OSWIECIM, Poland — Standing in front of a former prisoner block at the infamous Auschwitz death camp, Israeli Prime Minister Benjamin Netanyahu accused the world Thursday of not doing enough to stop the Holocaust and said Israel can only rely on itself to prevent such a tragedy from ever happening again.
The scathing speech marked the most dramatic point of a two-day visit to Poland, a trip that comes as Netanyahu urges the world to put forth a credible military threat against Iran and its burgeoning nuclear program.
Netanyahu has long linked the Holocaust with Iranian threats toward Israel, and has faced disapproval for doing so. In defiance of his critics, he clearly chose Auschwitz as the venue for his latest salvo because of its symbolic significance as the site of some of the worst crimes ever committed against the Jewish people.

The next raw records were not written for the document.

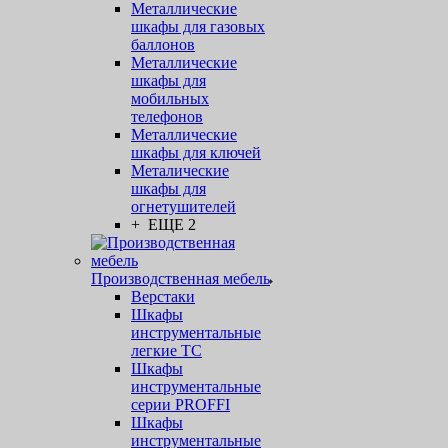
Металлические
шкафы для газовых
баллонов
Металлические
шкафы для
мобильных
телефонов
Металлические
шкафы для ключей
Металические
шкафы для
огнетушителей
+ ЕЩЕ 2
Производственная мебель
Верстаки
Шкафы
инструментальные
легкие ТС
Шкафы
инструментальные
серии PROFFI
Шкафы
инструментальные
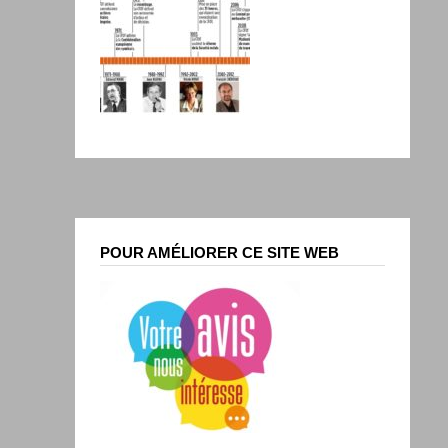
POUR AMÉLIORER CE SITE WEB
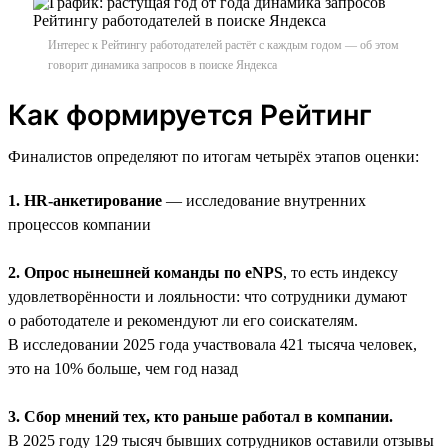
Интерес к Рейтингу работодателей растёт с каждым годом — об этом
говорит динамика запросов в поиске Яндекса
Как формируется Рейтинг
Финалистов определяют по итогам четырёх этапов оценки:
1. HR-анкетирование
— исследование внутренних
процессов компании
2. Опрос нынешней команды по eNPS
, то есть индексу
удовлетворённости и лояльности: что сотрудники думают
о работодателе и рекомендуют ли его соискателям.
В исследовании 2025 года участвовала 421 тысяча человек,
это на 10% больше, чем год назад
3. Сбор мнений тех, кто раньше работал в компании.
В 2025 году 129 тысяч бывших сотрудников оставили отзывы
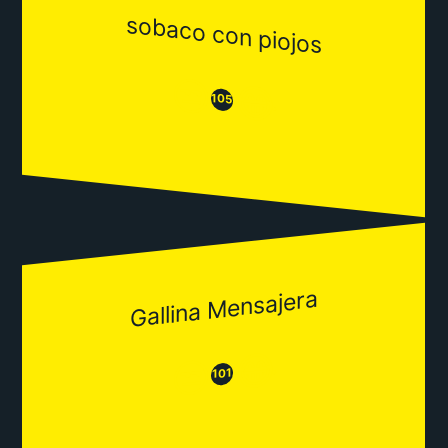
sobaco con piojos
😒
😂
105
Gallina Mensajera
😂
😒
101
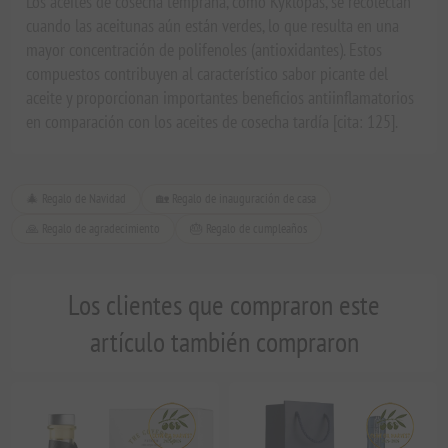
Los aceites de cosecha temprana, como Kyklopas, se recolectan
cuando las aceitunas aún están verdes, lo que resulta en una
mayor concentración de polifenoles (antioxidantes). Estos
compuestos contribuyen al característico sabor picante del
aceite y proporcionan importantes beneficios antiinflamatorios
en comparación con los aceites de cosecha tardía [cita: 125].
🎄 Regalo de Navidad
🏡 Regalo de inauguración de casa
🙏 Regalo de agradecimiento
🎂 Regalo de cumpleaños
Los clientes que compraron este
artículo también compraron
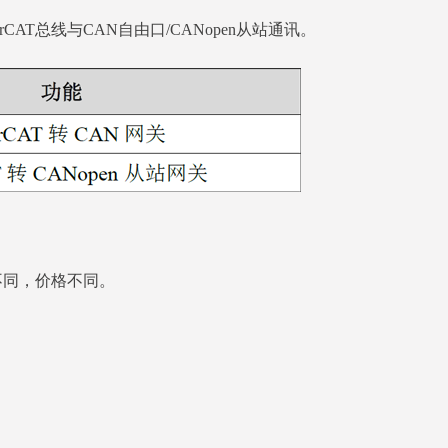
herCAT总线与CAN自由口/CANopen从站通讯。
不同，价格不同。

Though he never mentioned Iran by name, he suggested that Israel faces dangers that parallel the Holocaust, when 6 million Jews were killed by Nazi Germany, using harsher language than he usually does.
"The leaders of the Allies knew about the Holocaust in real time. They understood exactly what was happening in the death camps. They were asked to act, they could have acted and they did not," he said, in front of a red-brick building where he inaugurated a new pavilion to educate visitors.
"For us Jews, the lesson is clear. We must not be complacent in the face of threats of annihilation. We must not bury our heads in the sand or allow others to do the work for us," he said. "From here, the place that attests to the desire to destroy our people, I, as prime minister of Israel, the state of the Jewish people, tell the nations of the world: the state of Israel will do whatever is necessary to prevent another Holocaust. Because also today there are those who express their intention to destroy millions of Jews and to wipe their state off the face of the earth."
Israel considers Iran its greatest threat because of its support of Islamic militant groups, its questioning of the Holocaust, its arsenal of long-range missiles and primarily its advanced nuclear program. Iran insists its uranium enrichment program has only peaceful goals.
Auschwitz remains the most vivid symbol of the cruelty of Nazi Germany's genocide of World War II. More than 1.1 million Jews died in Auschwitz and the adjacent Birkenau death camp in gas chambers or from starvation, disease and forced labor.